By Kathryn Kopchik
LEWISBURG, Pa. — Evelyn Blackwood will give the talk, "Global Sexualities, or Are There Really Lesbians and Gays Everywhere?" on Monday, March 29, at 7 p.m. in the Forum of the Elaine Langone Center at Bucknell University.
The talk, which is free and open to the public, is the second lecture in the Social Science Colloquium Series, "Anatomy of Gender: Science, Sex and Culture in the 21st Century."
An associate professor of anthropology at Purdue University, Blackwood is the author of the forthcoming book, Falling into the Lesbi World: Desire and Difference in Indonesia. She has conducted research on lesbian and transgender identities, histories and practices globally for more than 25 years.
"Professor Blackwood's talk explores the diversity of female same-sex relations across cultures, from women in Suriname to tombois in Indonesia," said Susan Reed, director of the Bucknell Center for the Study of Race, Ethnicity and Gender and an assistant professor of women's and gender studies and anthropology at Bucknell.

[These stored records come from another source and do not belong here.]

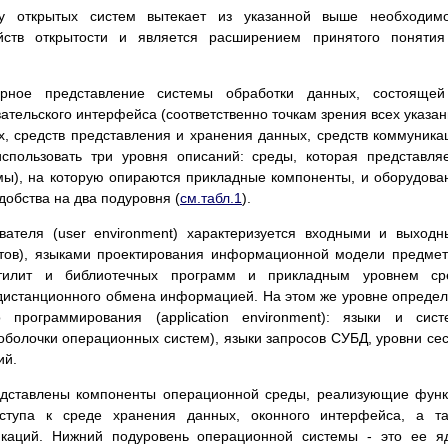
ру открытых систем вытекает из указанной выше необходимо
йств открытости и является расширением принятого понятия
рное представление системы обработки данных, состоящей
ательского интерфейса (соответственно точкам зрения всех указа
х, средств представления и хранения данных, средств коммуника
использовать три уровня описаний: среды, которая представля
мы), на которую опираются прикладные компоненты, и оборудова
добства на два подуровня (
см.табл.1
).
вателя (user environment) характеризуется входными и выход
тов), языками проектирования информационной модели предме
утилит и библиотечных программ и прикладным уровнем ср
 дистанционного обмена информацией. На этом же уровне опреде
о программирования (appliсation environment): языки и сис
болочки операционных систем), языки запросов СУБД, уровни се
ий.
едставлены компоненты операционной среды, реализующие фун
оступа к среде хранения данных, оконного интерфейса, а т
икаций. Нижний подуровень операционной системы - это ее я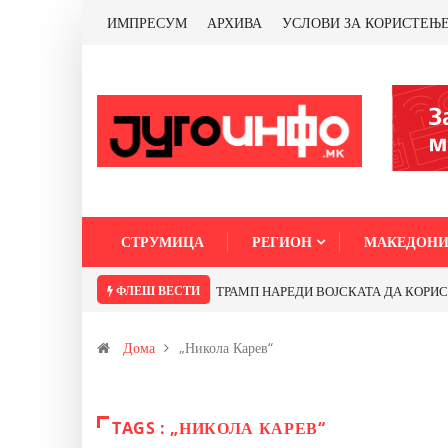
ИМПРЕСУМ
АРХИВА
УСЛОВИ ЗА КОРИСТЕЊ
СТРУМИЦА
РЕГИОН
МАКЕДОНИ
ФЛЕШ ВЕСТИ
ТРАМП НАРЕДИ ВОЈСКАТА ДА КОРИСТИ 
Дома
„Никола Карев“
TAGS : „НИКОЛА КАРЕВ“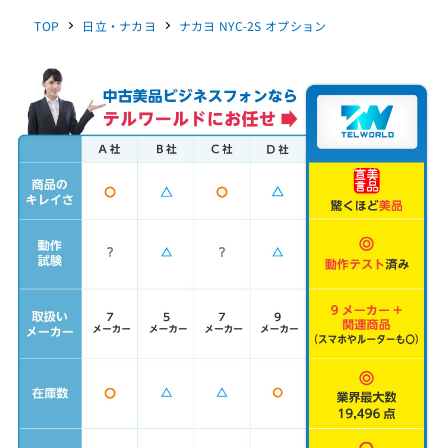
TOP
日立・ナカヨ
ナカヨ NYC-2S オプション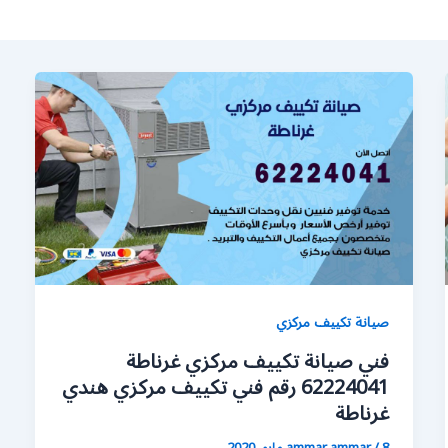
صيانة تكييف مركزي
فني صيانة تكييف مركزي غرناطة
62224041 رقم فني تكييف مركزي هندي
غرناطة
8 مايو، 2020
/
ammar ammar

"Blackwood argues that sexuality is a social product dependent on cultural norms and beliefs," Reed said. "Despite the fact that we live in a globally connected world in which Western ideas seem to dominate, she demonstrates that the concept of sexual orientation does not hold up cross-culturally. Her discussion of the diversity of sexualities will push the boundaries of our thinking about sexuality and sexual identities."
Blackwood also is the author of Webs of Power: Women, Kin and Community in a Sumatran Village (2000) and co-editor of Women's Sexualities and Masculinities in a Globalizing Asia (2007) and Female Desires: Same-Sex Relations and Transgender Practices Across Cultures (2000).
The next event in the series is the talk, "Gender, Sexuality and Memory," with Anne Fausto-Sterling, a professor of biology and gender studies at Brown University, on Tuesday, April 13, at 7 p.m. in the Forum of the Elaine Langone Center. The series is sponsored by the Office of the Provost, the University Lectureship Committee, and the Center for the Study of Race, Ethnicity and Gender.